- Opinion
- 22 Oct 21
MMJ return to regularly scheduled programming.
My Morning Jacket dogfight over the guts of their ninth album. ‘Complex’ steps up with a White Stripes strut, but the oddball, madcap virtuosity of the band drags it – like a lion with its cub – someplace else. Carl Broemel’s guitar jaws at the song’s psych-soul, taking it down a Townshend-style detour.
The hypnotic neo-funk riff of ‘Love, Love, Love’ jousts with tinkling piano and buzzsaw guitar, as soulful backing vocals fade in and out. ‘In Color’ slides across an acoustic desert, before getting a full MMJ workout, as guitars rain down. On the Orbison ooze of ‘Never In The Real World’, they pour in slabs of space-rock.
Elsewhere, there’s drummer Patrick Hallahan’s driving groove on ‘The Devil’s In The Details’, the album’s cathartic centrepiece. Doffing his hi-hat to Bo Koster’s prog noodling, Hallahan eventually treks into a fascinating jazz-rock breakdown.
On lead single ‘Regularly Scheduled Programming’, vocalist Jim James lists his contemporary peeves: addiction to prescription drugs; never-ending screentime; trading real life for social media. It’s a steamrolling effort and and the pace never lets up. Captain Beefheart looms large throughout, particularly on ‘Out Of Range, Pt. 2’, which recalls the Don’s ‘I’m Glad’, before settling on a Flaming Lips-style fade out.
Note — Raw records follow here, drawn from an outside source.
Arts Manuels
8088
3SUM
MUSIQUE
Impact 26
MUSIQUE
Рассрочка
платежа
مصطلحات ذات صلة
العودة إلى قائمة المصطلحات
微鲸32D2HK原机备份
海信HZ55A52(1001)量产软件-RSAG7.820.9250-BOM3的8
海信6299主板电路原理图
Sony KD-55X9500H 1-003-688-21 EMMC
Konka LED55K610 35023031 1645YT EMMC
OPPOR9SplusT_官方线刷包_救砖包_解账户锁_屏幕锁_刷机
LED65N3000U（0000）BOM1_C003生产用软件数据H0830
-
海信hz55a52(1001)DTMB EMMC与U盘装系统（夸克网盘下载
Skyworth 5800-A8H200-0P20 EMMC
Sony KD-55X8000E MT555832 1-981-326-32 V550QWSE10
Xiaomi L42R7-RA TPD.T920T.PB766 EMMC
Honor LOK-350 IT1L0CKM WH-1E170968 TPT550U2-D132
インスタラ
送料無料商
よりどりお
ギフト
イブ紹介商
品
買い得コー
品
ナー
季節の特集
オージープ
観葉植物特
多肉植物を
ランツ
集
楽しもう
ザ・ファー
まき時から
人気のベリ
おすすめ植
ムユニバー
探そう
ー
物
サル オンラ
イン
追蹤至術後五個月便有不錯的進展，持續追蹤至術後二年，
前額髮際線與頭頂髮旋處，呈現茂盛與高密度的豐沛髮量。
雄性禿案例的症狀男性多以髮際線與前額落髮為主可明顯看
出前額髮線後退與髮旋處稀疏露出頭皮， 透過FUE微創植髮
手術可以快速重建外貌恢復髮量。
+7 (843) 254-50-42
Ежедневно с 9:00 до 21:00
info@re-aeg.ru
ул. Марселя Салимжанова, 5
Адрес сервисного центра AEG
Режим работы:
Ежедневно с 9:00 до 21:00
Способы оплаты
‘I Never Could Get Enough’ displays the band’s fantastic range, Muscle Shoals mixing with surf-rock riffs and space age synths. Throughout the record, MMJ appear and disappear in Pink Floyd quantum fashion, with Prince, The Allman Brothers and Crazy Horse galloping past. They are a band like no other, who never do the expected.